## WHAT TO DO
(1) Translate into Spanish this sentence from the text on bootcamps: "As the bootcamp movement grows in tech, it presents a range of possibilities for industries like healthcare and hospitality."
(2) Write the next part of the text on bootcamps, picking up after its final sentence.

The Lab is looking at bootcamps as a potential model for career pathways beyond coding. As the bootcamp movement grows in tech, it presents a range of possibilities for industries like healthcare and hospitality. Iron Yard, a bootcamp based in DC, presents a compelling model, given that 73% of their graduates report being employed full-time in a job requiring the skills learned at bootcamp. We’ve asked Brian LeDuc, the former DC campus director for The Iron Yard, to help us understand the essential ingredients and trends for this emerging model of post-secondary education.

With watchful eyes on the emergence of coding bootcamps over the last 4 years, many wonder what impact this new model might have on traditional higher education. Seeing opportunities, some universities are partnering or building their own, while others wonder if there might be other industries ripe for similar disruption. Notably intertwined is an exploration around the core values of post-secondary education, and whether the emergence of bootcamps more broadly indicates a shift away from degree programs to those focused on skill development.
While these fast-paced, immersive, flexible programs fill a critical need in the high-growth industry of software development, their successful application in other workforce development initiatives must similarly be thoughtfully aligned to their target industries.

## EXTRACTED MATERIAL
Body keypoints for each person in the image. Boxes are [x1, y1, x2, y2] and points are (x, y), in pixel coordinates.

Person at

* * *

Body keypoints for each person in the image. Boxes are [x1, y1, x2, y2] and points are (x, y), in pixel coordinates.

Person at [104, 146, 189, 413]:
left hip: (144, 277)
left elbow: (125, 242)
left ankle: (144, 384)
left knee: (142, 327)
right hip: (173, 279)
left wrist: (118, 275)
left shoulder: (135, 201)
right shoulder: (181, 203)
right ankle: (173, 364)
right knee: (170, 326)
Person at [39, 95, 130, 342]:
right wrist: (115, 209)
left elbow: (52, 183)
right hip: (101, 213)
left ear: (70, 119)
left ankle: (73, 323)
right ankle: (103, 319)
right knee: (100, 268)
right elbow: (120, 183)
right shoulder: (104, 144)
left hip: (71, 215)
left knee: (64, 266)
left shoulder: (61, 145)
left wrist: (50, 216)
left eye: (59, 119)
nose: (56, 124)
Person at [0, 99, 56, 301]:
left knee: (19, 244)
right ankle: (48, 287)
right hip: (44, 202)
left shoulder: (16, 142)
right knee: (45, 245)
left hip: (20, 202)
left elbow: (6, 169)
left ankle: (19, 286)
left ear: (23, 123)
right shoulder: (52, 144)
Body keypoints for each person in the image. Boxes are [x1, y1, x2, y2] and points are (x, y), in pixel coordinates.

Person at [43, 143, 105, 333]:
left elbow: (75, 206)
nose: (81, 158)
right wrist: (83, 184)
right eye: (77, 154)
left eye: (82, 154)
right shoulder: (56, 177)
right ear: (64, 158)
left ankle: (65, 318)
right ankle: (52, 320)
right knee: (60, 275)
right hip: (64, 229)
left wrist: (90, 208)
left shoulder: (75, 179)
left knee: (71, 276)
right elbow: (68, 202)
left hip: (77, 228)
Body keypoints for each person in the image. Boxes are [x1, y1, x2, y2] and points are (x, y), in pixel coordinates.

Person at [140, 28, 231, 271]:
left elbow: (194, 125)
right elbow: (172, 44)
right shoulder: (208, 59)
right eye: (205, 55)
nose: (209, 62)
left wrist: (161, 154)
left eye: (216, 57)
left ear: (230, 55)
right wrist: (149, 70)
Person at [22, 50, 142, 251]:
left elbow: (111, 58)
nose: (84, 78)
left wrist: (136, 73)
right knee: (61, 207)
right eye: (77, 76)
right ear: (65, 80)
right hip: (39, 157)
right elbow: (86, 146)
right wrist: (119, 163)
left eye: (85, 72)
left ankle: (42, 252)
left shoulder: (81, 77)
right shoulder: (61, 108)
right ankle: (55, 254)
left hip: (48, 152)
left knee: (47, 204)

---

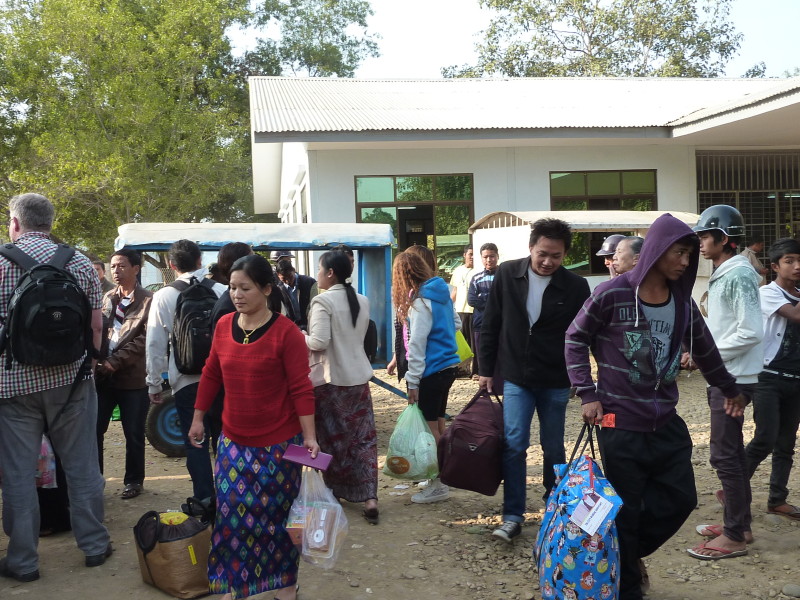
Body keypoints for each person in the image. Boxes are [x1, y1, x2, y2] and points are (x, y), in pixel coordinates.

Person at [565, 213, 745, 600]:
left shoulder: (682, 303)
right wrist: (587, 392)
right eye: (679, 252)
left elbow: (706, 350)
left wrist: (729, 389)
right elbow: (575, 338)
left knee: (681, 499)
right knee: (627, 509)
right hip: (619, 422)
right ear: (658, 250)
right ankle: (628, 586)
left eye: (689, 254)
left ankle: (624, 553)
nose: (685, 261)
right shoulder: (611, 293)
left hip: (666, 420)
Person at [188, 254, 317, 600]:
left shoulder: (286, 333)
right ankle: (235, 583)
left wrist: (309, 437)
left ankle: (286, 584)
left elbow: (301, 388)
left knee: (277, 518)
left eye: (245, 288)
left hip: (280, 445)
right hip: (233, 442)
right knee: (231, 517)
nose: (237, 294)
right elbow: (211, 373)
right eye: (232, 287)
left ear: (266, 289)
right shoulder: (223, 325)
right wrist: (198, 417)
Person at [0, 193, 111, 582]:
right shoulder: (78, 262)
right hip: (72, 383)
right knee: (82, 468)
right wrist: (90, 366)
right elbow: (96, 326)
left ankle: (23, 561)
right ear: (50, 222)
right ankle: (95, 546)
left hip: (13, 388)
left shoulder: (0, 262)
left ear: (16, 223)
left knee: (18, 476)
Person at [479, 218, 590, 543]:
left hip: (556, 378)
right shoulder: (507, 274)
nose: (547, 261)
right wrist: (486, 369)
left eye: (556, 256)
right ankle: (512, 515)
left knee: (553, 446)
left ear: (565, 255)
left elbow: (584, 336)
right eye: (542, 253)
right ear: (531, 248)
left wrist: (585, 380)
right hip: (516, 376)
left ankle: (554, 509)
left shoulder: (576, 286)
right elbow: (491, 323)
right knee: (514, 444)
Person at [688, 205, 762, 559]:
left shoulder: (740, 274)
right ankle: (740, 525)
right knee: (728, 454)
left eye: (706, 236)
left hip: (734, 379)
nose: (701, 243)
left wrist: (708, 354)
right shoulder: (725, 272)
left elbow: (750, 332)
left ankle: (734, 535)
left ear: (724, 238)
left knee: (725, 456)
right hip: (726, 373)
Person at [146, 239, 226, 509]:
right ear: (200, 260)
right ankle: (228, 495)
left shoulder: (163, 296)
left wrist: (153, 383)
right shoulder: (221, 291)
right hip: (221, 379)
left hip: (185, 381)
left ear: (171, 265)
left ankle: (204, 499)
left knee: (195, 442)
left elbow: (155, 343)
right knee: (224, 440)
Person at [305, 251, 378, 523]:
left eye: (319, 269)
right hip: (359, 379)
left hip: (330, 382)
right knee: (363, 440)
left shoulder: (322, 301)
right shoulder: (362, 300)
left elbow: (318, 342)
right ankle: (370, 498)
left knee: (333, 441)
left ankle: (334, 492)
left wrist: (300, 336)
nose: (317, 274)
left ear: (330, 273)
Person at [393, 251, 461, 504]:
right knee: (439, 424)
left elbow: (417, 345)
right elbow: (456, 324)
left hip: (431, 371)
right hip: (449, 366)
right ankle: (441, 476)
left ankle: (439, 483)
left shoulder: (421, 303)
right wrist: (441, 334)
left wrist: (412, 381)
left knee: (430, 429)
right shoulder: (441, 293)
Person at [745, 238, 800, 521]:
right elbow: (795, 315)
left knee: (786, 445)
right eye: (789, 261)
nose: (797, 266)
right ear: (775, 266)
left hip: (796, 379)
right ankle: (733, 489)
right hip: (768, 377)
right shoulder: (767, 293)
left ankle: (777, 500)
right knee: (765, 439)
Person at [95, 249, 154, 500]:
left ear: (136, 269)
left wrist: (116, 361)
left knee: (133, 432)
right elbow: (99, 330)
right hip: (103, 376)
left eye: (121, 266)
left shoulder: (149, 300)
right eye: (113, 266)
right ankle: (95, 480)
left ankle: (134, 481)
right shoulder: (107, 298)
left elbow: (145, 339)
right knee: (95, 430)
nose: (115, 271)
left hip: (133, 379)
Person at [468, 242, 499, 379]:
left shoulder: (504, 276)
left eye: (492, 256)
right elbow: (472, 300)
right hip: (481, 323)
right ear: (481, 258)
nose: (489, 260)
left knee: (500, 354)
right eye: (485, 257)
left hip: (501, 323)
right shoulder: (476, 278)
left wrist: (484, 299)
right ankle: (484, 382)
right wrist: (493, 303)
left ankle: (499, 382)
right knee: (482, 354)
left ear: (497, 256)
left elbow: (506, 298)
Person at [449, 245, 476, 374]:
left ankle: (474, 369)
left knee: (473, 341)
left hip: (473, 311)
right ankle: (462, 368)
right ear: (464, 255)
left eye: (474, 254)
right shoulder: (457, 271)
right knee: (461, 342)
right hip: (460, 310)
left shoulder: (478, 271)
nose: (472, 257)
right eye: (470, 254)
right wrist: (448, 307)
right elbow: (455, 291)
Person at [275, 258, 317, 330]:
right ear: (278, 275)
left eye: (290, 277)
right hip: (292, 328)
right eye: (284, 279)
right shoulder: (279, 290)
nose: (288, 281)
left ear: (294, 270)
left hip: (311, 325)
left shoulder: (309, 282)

## SOLVED TASKS
(1) A medida que el movimiento de los bootcamps crece en el sector tecnológico, presenta una gama de posibilidades para industrias como la atención sanitaria y la hostelería.

(2)
As a higher education administrator, student success consultant, and now campus director for a coding bootcamp, there are a few design criteria for consideration to qualify the application of “bootcamp” models for education delivery in other industries or contexts. Rather than consider the specific industries or application of “bootcamp” models of education delivery, let’s first explore the design criteria that set apart the rapid expansion of code schools.
- Coding bootcamps focus on discrete, demonstrable skills sets and their larger thematic competencies. Over the course of a student’s experience, students not only learn the appropriate syntax for the particular coding language that their course is focused on, but also how to approach problems, breaking large, complex technical requirements into their component parts and creating a solution that effectively addresses the core need in an applied project. Perhaps most notably, learning assessment in software engineering is as concrete as code working, or not. Given these underlying principles, any bootcamp derivation must involve discrete knowledge transfer with clearly demonstrable mastery.
- Coding bootcamps serve students by representing industry. Founded in project-based apprenticeships led by industry veterans, the emergent curriculum across code schools reflects the latest trends in technology applied in a hands-on learning environment. In fact, many bootcamps engage local technology companies to hyper-customize their curricular focus, soliciting feedback on the industry needs and trends in relation to student preparedness to ensure that graduates are prepared with the critical industry needs.
- Coding bootcamps simulate the workplace wherever possible. From hiring full-time instructors straight from industry to assisting students in acclimating to technology platforms that mimic their workflow to discussing industry trends and wearing hoodies to work, the bootcamp model has positioned itself as a workplace surrogate, building strong habits from students in their working styles, habits, and knowledge. During weekly soft-skill development sessions, bootcamp administrators and instructors help students to discern their ideal work culture, prepare their portfolios, and explore emerging industry-related topics.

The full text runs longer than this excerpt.